You can also ask your web development team to help you find this information in your hosting platform, or by installing a plugin like WP-Optimize to see information on your websites’ PHP version.
2. Test the Website with a PHP Compatibility Checker
If your website is not currently running on PHP 7.3, you’ll first need to run compatibility tests on your website.
Why do you need to test first? The first reason is that there are several features in PHP 5.6 that have been removed from 7.3.
The second reason for the testing is that WordPress plugins and themes also run on PHP and there are a lot of plugins and themes that haven’t been updated to 7.3 and that are still using 5.6.
If you skip the compatibility tests, you could have major issues or things on your website break once you update to PHP 7.3.
To run the compatibility tests, install the Compatibility Checker plugin.
It’s best to have a WordPress developer install and run this test so that you don’t cause any issues on your live site. Make sure to test the website for 7.3 version. If you recall, the 7.0 PHP version will soon be ending its full security support.
The compatibility checker will show any plugins or theme files on your website that are no compatible with 7.3.
Note on False Positives with Compatibility Checkers
It is possible to get false positives with the compatibility checker. It’s common for plugins or themes that are backwards compatible with older versions of PHP to be flagged with the testing tool.
An experienced PHP developer should manually check each plugin to see if the plugin isn’t compatible with PHP 7.3.
3. Fix Compatibility Issues on Your Website
If you run the compatibility scan on your website and there are no issues flagged, then you can safely proceed to step 4 and the PHP upgrade.
If the compatibility scan shows any plugins or themes that will not work with PHP 7.3, then you will need to work with a WordPress web developer or development team to fix these issues.
For any plugin that is flagged, your developer can determine whether you can replace the plugin with an alternative option that is PHP 7 compatible. For some websites, it may be difficult to replace certain plugins. In that scenario, your development team can try to patch the plugin code to make it compatible.
4. Upgrade the PHP Version to 7.3
Once you’ve completed all the testing and compatibility fixes on the website, you can safely upgrade to the latest version of PHP.
You’ll need to notify your hosting provider that you’d like to upgrade to PHP 7.3 server. This update needs to occur on the hosting platform.

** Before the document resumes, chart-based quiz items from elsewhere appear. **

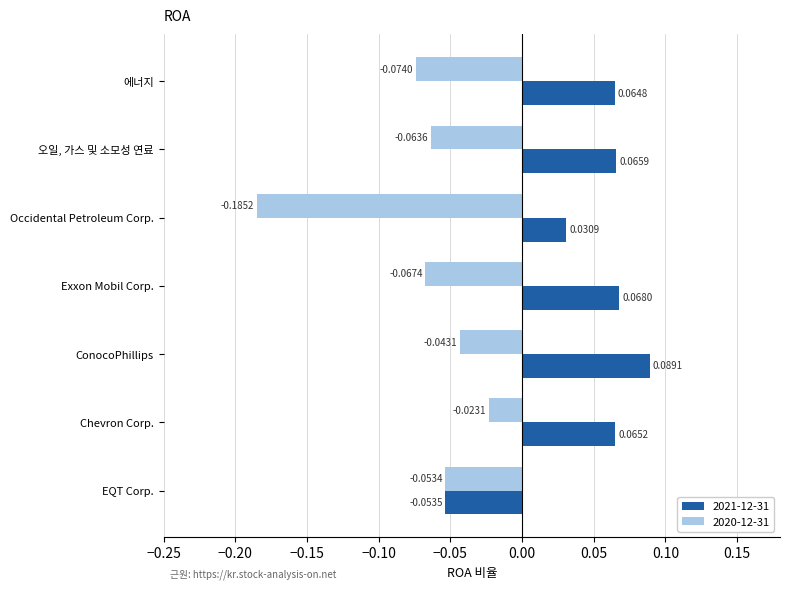

What is the sum of all 2020-12-31 values?

-0.5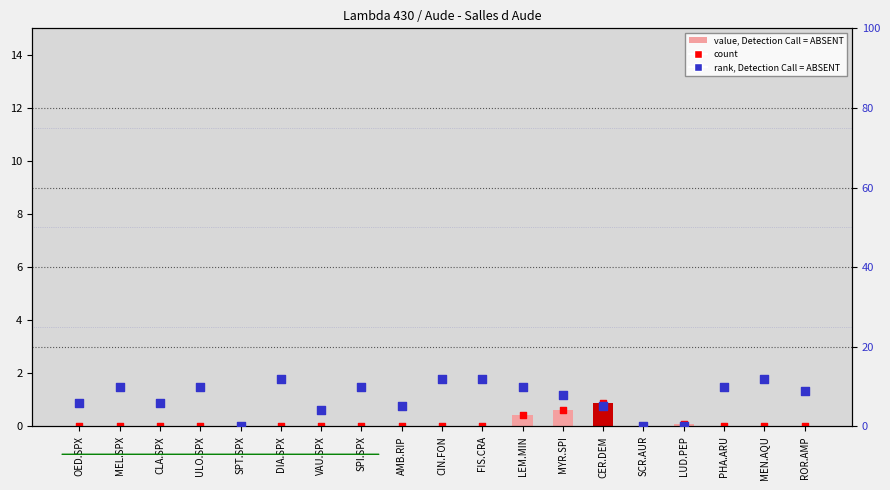

Is the value of count at OED.SPX greater than the value of rank, Detection Call = ABSENT at ULO.SPX?

No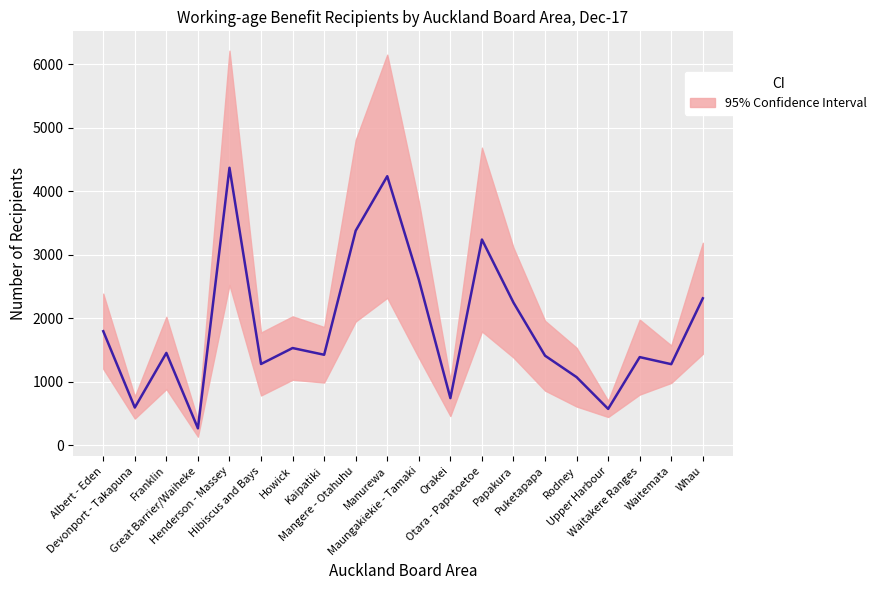

Rank the categories by value from highest to lowest.

Henderson - Massey, Manurewa, Mangere - Otahuhu, Otara - Papatoetoe, Maungakiekie - Tamaki, Whau, Papakura, Albert - Eden, Howick, Franklin, Kaipatiki, Puketapapa, Waitakere Ranges, Hibiscus and Bays, Waitemata, Rodney, Orakei, Devonport - Takapuna, Upper Harbour, Great Barrier/Waiheke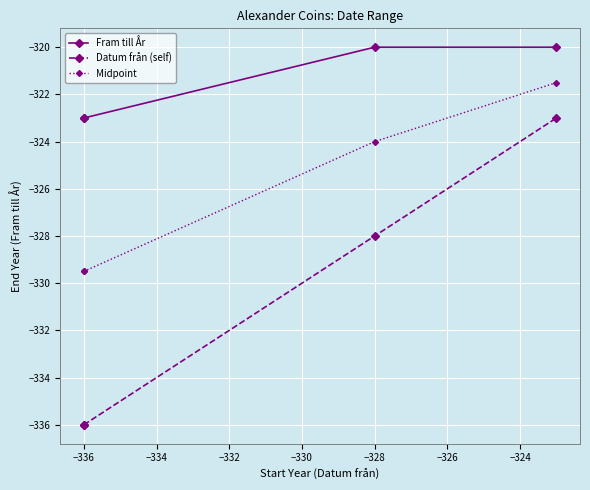

Which has a higher value, −336 or −336?

−336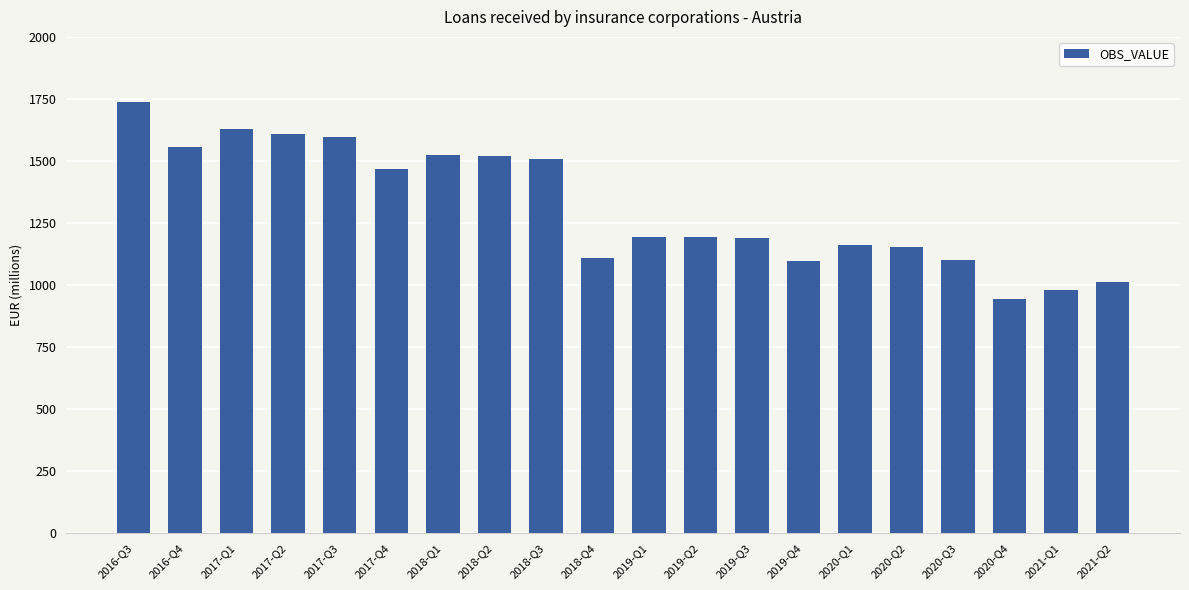

How many data points are less than 1192?

10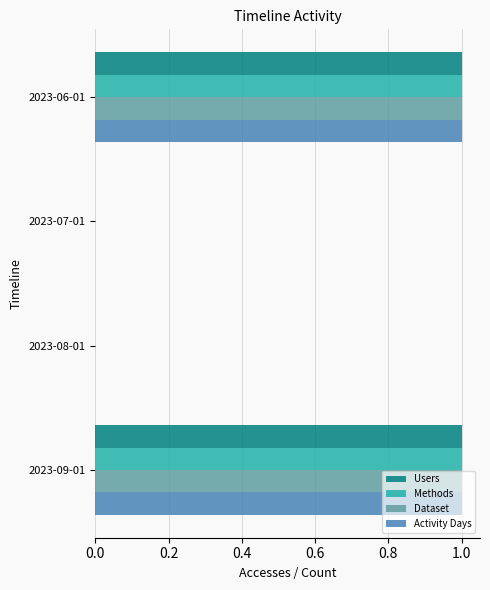

The value of Dataset at 2023-07-01 is 0. True or false?

True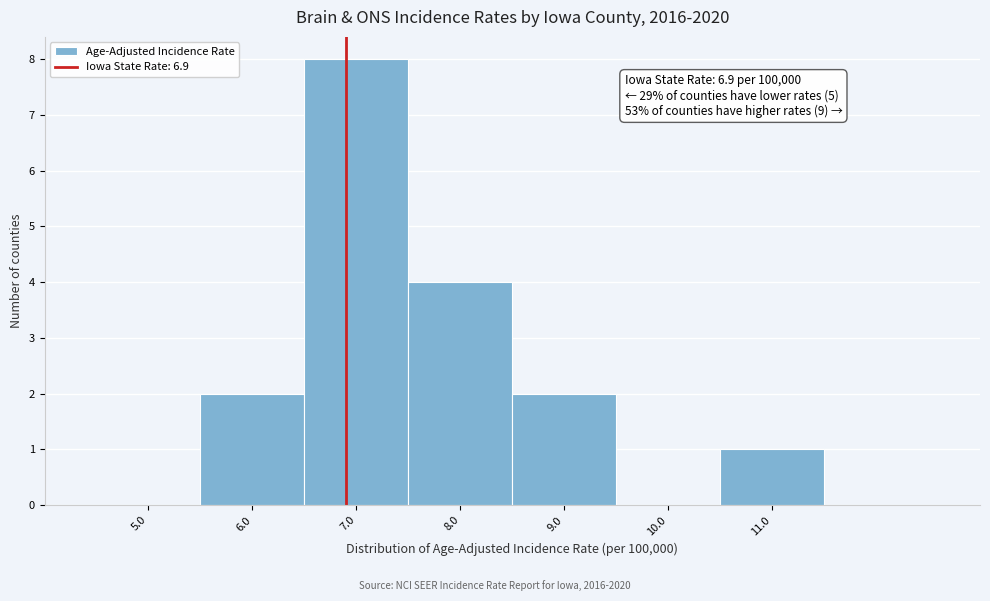

Over which range of the x-axis is the bar tallest?

6.5 to 7.5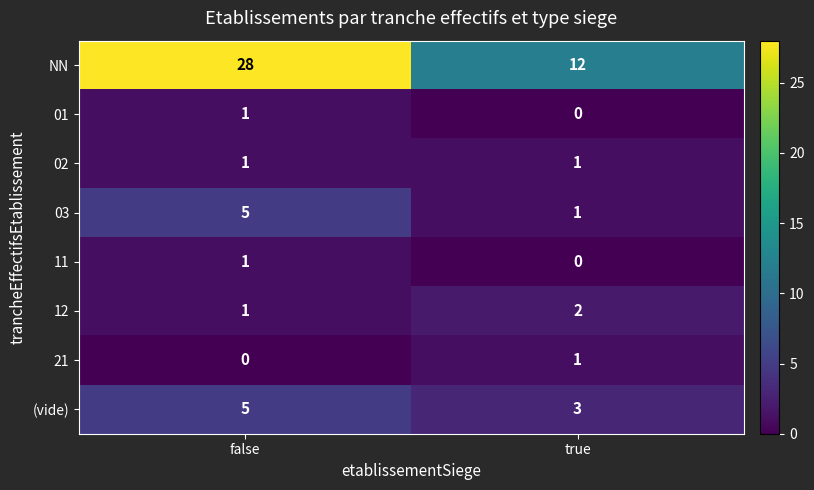

Which series has the largest total across all categories?

NN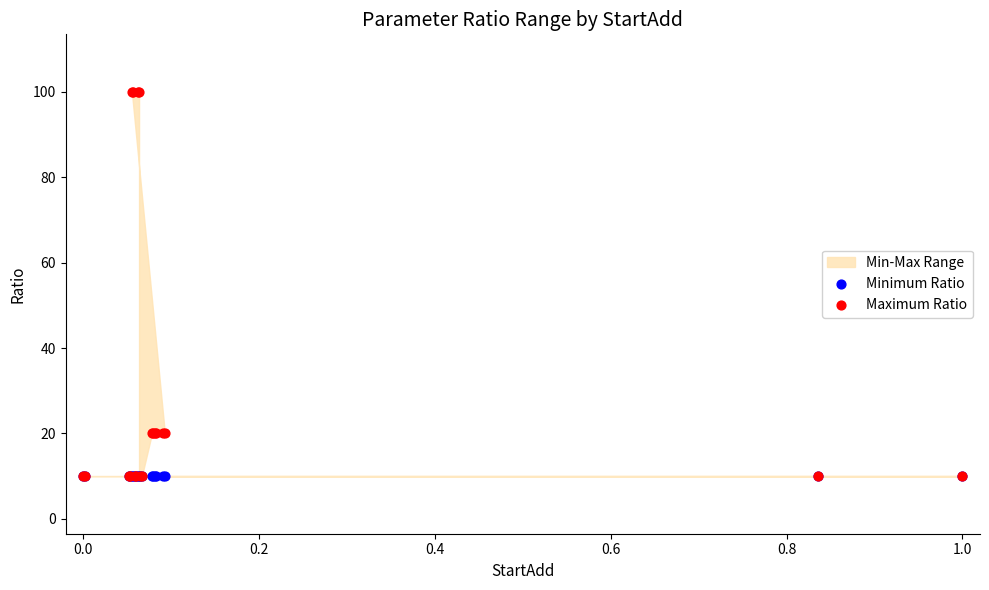

Which series has the largest Y range (max minus min)?

Maximum Ratio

The majority of hosting platforms for WordPress sites like WP Engine are requiring websites to upgrade to PHP 7.3 and moving sites to a PHP 7.3 server by a certain date. You may see different articles about upgrading to “PHP 7.” Remember that PHP 7.0 version will be ending its active support in 2018 and will not be supported past 2019, so PHP 7.3 is your best option.
After the upgrade, check your website and make sure everything is working well. You’ll also need to make sure only PHP 7.3 plugins are installed going forward on your website by your development team, or you could have future breakage & issues.
Staying on Top of PHP Version Updates
Even though there won’t be another “recall” for a while after you upgrade to PHP 7.3, every WordPress site needs regular maintenance & security to keep it running smoothly.
If you go too long without a tune-up or oil change on your car, eventually your car will break down. The same is true of your website. Get help from an experienced PHP WordPress development team to perform monthly updates on your website, security updates and install a daily database backup system.
With preventative maintenance and staying on top of “recalls,” you can keep your WordPress site running in tip top shape.